[Materials provided Boundary: Start]
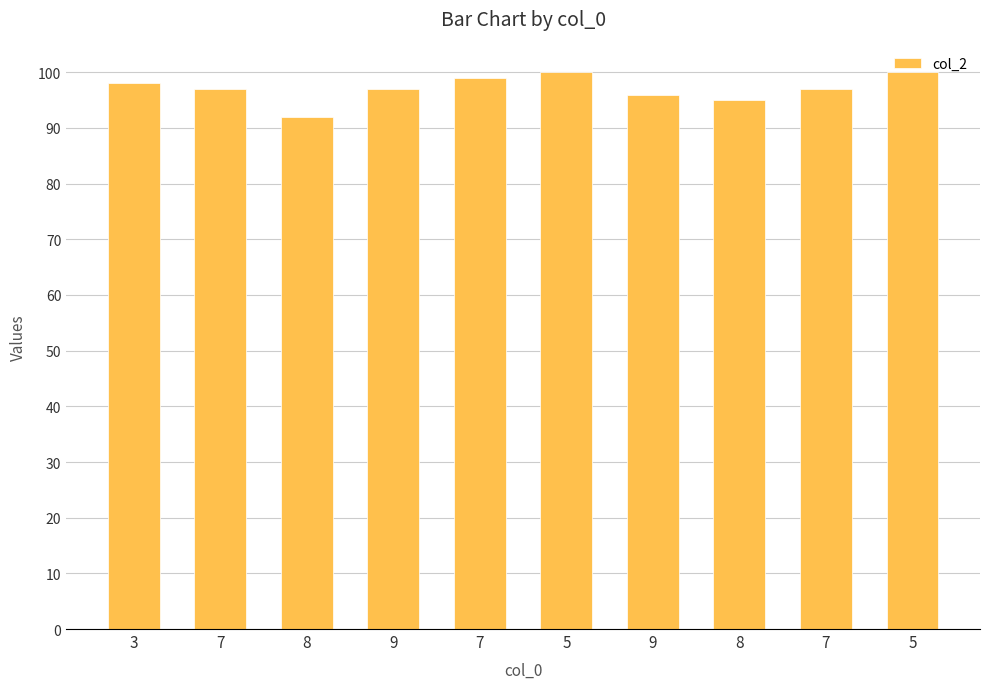

Reading left to right, extract all data points from this chart.

3=98	7=97	8=92	9=97	7=99	5=100	9=96	8=95	7=97	5=100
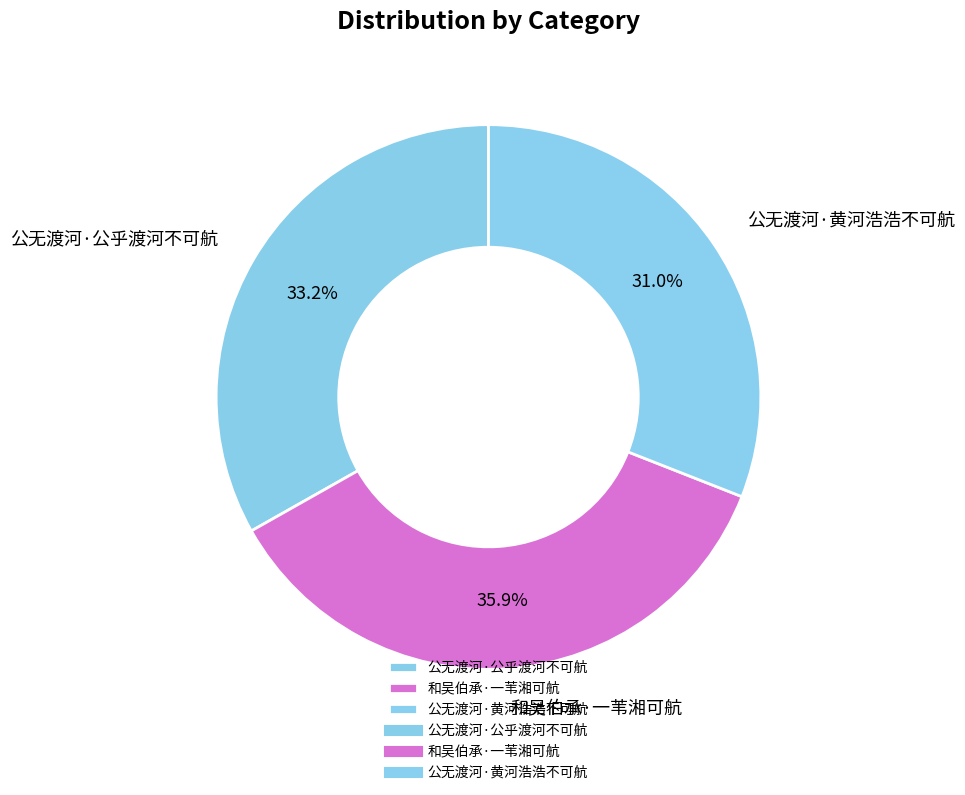

Is it true that 公无渡河·黄河浩浩不可航 is 25% of the pie?

False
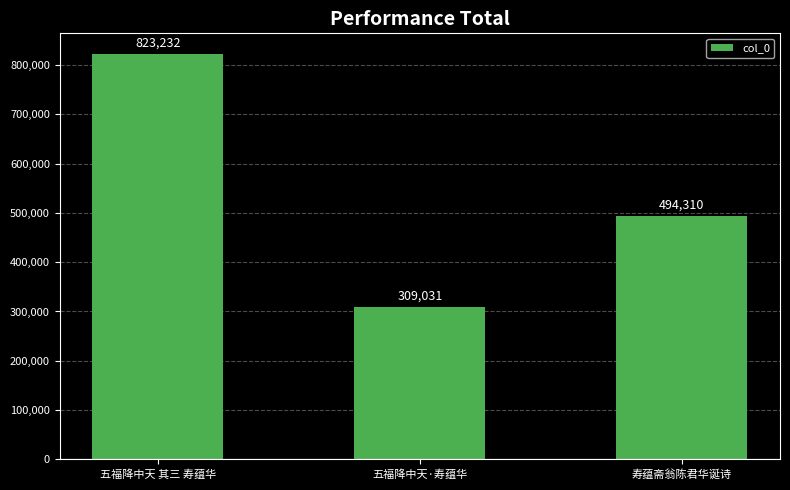

What is the change in value from 五福降中天·寿蕴华 to 寿蕴斋翁陈君华诞诗?

+185279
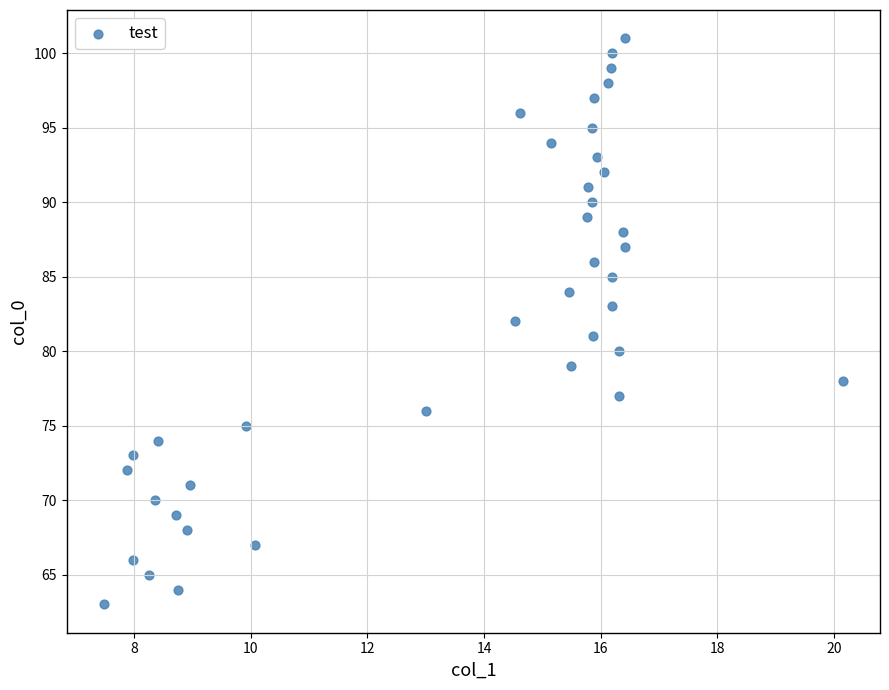

What is the range of Y values (max minus min)?

38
[Materials provided Boundary: End]
**What you have to do:** Copy out the lines word for word, starting at the line with "Is it true that" and going through the last line. Leave out the pictures.

**Your solution:**
Is it true that 公无渡河·黄河浩浩不可航 is 25% of the pie?

False

What is the change in value from 五福降中天·寿蕴华 to 寿蕴斋翁陈君华诞诗?

+185279

What is the range of Y values (max minus min)?

38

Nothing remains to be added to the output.